Some people eat, sleep and chew gum, I do genealogy and write...

Sunday, March 12, 2017

Let Your Computer Do What It Does Best -- A Cautionary Tale for Genealogists


In a fight between you and your computer, your computer will always win. You cannot treat a computer like a spoiled or wilful child, it is a machine and it will always react consistently with its programming. You can rant and rave all you want, but it will just continue to do what it is told almost instantly. So back off and think rather than keep punching keys. Computers are terminally stupid but they are also highly complex devices.



The first thing to remember is that failure to save your work and power outages are not necessarily the fault of the computer or its programmers. As a user, you have the primary responsibility for maintaining your own work and backing up as necessary.

Now, what happens when we add in the internet? In effect, we are adding in the quirks and capabilities of an entire world of computers. Much of the time, the solution to a computer problem involves turning off the computer. If the software programs stop running or lock up, there are ways to get out of that situation. Turning off the machine or restarting is one of the most effective. But remember, if you do this, you will almost always lose whatever work was in progress.

If what I am writing is gibberish to you, then you need the most important ingredients of all: education and experience. What would happen to you if you had never driven a car before and you suddenly jumped in a got onto a major freeway? You would likely not stay alive very long. What makes you think you can operate a computer in a highly complex environment such as the internet without training and experience?

Of course, you can take the position that you are too old or too whatever to learn, but that is a cop out and sort of like my grandmother who refused to fly in an airplane but would take long bus rides across the country to visit her family. What about physical disabilities? You can easily find online examples of people who operate computers with severe difficulties such as blindness and paralysis. The problem is wanting to learn and overcoming a fear of failure.

I find that the greatest obstacles to using a computer are keyboarding skills and mouse or trackpad skills. I use a trackpad almost exclusively but it took me years to move from using a mouse exclusively to using a trackpad. Now, I can use both but prefer the trackpad. This is a physically learned skill and it took me a long time to learn and lots of practice. By the way, there are a number of free and commercially available programs that effectively teach typing or keyboarding skills.

What does a computer do best? That is a monumentally difficult question to completely answer. As genealogists, we are heavily involved in data and data is what computers are all about. So you would think that there would be a lot of our genealogical tasks that could be accomplished more effectively and quickly by a computer and you would be right. But we still have people copying things off the internet, for example, by hand onto paper. Hmm. Why would I do that? What purpose does it serve? When this does happen and I ask why they are copying something by hand, I usually get some excuse about remembering the information better or being more comfortable with handwriting.

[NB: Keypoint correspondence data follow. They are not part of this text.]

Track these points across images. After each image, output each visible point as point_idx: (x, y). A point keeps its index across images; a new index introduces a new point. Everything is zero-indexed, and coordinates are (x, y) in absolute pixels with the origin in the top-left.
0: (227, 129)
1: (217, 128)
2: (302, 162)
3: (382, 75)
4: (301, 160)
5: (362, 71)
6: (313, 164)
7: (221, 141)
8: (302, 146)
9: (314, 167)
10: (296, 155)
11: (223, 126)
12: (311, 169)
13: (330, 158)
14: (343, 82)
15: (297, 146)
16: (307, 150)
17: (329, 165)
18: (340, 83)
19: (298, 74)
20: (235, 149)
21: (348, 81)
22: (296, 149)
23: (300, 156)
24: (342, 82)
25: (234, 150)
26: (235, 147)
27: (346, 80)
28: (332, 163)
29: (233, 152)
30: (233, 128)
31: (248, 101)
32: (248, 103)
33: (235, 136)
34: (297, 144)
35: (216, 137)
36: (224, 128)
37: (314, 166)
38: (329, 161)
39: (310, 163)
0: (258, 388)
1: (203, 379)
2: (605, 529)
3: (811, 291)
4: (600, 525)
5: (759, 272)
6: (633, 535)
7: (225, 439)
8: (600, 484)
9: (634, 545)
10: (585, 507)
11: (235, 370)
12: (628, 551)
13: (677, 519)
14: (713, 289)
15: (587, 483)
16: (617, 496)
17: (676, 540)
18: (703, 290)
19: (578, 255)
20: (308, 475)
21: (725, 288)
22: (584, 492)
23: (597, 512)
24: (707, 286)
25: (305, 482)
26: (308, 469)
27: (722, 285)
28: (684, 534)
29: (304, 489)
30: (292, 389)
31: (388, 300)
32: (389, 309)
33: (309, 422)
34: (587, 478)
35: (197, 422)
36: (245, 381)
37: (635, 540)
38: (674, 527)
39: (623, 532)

Personally, I find writing by hand to be excruciating. But I can copy or reference by link almost anything I find almost instantaneously. If I were forced to write this blog and everything else by hand, I would do something else with my time.

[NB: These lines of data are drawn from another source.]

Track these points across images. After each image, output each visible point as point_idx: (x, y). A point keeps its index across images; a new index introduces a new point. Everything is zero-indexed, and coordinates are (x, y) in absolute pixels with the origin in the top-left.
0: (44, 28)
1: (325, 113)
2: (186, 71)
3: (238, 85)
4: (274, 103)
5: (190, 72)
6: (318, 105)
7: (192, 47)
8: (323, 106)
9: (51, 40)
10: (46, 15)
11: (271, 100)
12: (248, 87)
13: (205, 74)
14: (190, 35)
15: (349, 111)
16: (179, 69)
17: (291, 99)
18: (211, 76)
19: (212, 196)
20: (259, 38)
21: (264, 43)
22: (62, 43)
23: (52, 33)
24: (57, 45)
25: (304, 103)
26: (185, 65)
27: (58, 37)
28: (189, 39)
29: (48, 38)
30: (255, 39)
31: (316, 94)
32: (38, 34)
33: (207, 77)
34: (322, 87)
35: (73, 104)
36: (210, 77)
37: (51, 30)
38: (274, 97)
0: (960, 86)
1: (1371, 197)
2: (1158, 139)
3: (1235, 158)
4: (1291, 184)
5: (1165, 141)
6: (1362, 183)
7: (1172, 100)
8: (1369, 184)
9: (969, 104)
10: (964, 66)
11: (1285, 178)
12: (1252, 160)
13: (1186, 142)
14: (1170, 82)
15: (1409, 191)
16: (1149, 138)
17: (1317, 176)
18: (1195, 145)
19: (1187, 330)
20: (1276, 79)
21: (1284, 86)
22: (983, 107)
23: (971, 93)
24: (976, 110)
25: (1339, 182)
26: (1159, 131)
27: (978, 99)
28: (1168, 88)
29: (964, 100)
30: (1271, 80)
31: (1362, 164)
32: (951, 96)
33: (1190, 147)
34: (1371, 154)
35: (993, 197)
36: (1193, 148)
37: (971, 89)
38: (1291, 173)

Let me walk through a short research project and demonstrate what I mean by letting the computer do what it does best. Let's suppose I wanted to know where my great-grandfather was buried. There are lots of ways I could begin, but let's suppose I am going to let the computer and the internet do what they do best. Here is what I would do.

I would type exactly the following search terms into the address bar in my Chrome browser:

"Henry Martin Tanner" Arizona burial death

Less than half a second later, I would have the answer to my question.


Here is what I would get from the first item in the search list.


There are probably a hundred different ways to find this same information, but through practice and repetition, I have learned to extract the essence of my questions, put them into some keywords and type them into the computer in a matter of seconds.

How about another example. Let's suppose that I could not open a document on my computer. I looked at the document and it said it was a .svg type document. I type the words "define .svg" into my computer and here is what I get.


Now, I may need to find a program that will open the document, but that is merely another search on the internet.

Regularly, I watch genealogists struggle through their research when the answers they are looking for are just a few keystrokes away. Now, back to the keyboarding or typing issue. Where would I find one of these free typing tutor programs? Hmm. I made need to hunt-and-peck letters but I can search for "typing tutor free" will get a long list of programs to choose from.